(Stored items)

———

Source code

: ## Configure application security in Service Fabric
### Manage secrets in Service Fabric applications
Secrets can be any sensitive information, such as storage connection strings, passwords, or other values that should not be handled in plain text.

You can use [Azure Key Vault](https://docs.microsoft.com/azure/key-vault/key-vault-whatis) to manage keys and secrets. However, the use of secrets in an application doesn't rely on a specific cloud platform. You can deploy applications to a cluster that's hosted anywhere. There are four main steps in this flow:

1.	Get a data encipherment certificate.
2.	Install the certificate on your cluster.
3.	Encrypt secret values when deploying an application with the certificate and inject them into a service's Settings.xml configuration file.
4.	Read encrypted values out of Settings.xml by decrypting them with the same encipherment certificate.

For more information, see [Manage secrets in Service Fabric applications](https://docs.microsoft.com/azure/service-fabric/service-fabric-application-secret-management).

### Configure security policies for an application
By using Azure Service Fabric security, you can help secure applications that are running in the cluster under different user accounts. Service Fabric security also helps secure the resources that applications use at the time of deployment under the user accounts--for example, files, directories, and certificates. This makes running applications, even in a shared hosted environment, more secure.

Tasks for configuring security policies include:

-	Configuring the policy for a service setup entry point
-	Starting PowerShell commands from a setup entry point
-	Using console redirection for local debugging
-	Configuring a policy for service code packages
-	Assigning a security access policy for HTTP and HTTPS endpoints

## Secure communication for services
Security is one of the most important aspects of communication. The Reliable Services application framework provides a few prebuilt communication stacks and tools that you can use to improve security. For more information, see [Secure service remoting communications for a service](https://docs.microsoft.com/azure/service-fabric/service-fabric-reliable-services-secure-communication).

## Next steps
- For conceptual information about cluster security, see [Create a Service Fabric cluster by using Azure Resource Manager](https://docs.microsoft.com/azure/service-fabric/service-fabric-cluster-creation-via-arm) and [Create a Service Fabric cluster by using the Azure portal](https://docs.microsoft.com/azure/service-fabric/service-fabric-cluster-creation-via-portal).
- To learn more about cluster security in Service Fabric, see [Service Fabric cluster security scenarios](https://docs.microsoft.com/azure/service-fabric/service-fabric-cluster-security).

———

ASSIGNMENT:
Retype every one of the lines above, character for character.

OUTPUT FOR THIS TASK:
Source code

: ## Configure application security in Service Fabric
### Manage secrets in Service Fabric applications
Secrets can be any sensitive information, such as storage connection strings, passwords, or other values that should not be handled in plain text.

You can use [Azure Key Vault](https://docs.microsoft.com/azure/key-vault/key-vault-whatis) to manage keys and secrets. However, the use of secrets in an application doesn't rely on a specific cloud platform. You can deploy applications to a cluster that's hosted anywhere. There are four main steps in this flow:

1.	Get a data encipherment certificate.
2.	Install the certificate on your cluster.
3.	Encrypt secret values when deploying an application with the certificate and inject them into a service's Settings.xml configuration file.
4.	Read encrypted values out of Settings.xml by decrypting them with the same encipherment certificate.

For more information, see [Manage secrets in Service Fabric applications](https://docs.microsoft.com/azure/service-fabric/service-fabric-application-secret-management).

### Configure security policies for an application
By using Azure Service Fabric security, you can help secure applications that are running in the cluster under different user accounts. Service Fabric security also helps secure the resources that applications use at the time of deployment under the user accounts--for example, files, directories, and certificates. This makes running applications, even in a shared hosted environment, more secure.

Tasks for configuring security policies include:

-	Configuring the policy for a service setup entry point
-	Starting PowerShell commands from a setup entry point
-	Using console redirection for local debugging
-	Configuring a policy for service code packages
-	Assigning a security access policy for HTTP and HTTPS endpoints

## Secure communication for services
Security is one of the most important aspects of communication. The Reliable Services application framework provides a few prebuilt communication stacks and tools that you can use to improve security. For more information, see [Secure service remoting communications for a service](https://docs.microsoft.com/azure/service-fabric/service-fabric-reliable-services-secure-communication).

## Next steps
- For conceptual information about cluster security, see [Create a Service Fabric cluster by using Azure Resource Manager](https://docs.microsoft.com/azure/service-fabric/service-fabric-cluster-creation-via-arm) and [Create a Service Fabric cluster by using the Azure portal](https://docs.microsoft.com/azure/service-fabric/service-fabric-cluster-creation-via-portal).
- To learn more about cluster security in Service Fabric, see [Service Fabric cluster security scenarios](https://docs.microsoft.com/azure/service-fabric/service-fabric-cluster-security).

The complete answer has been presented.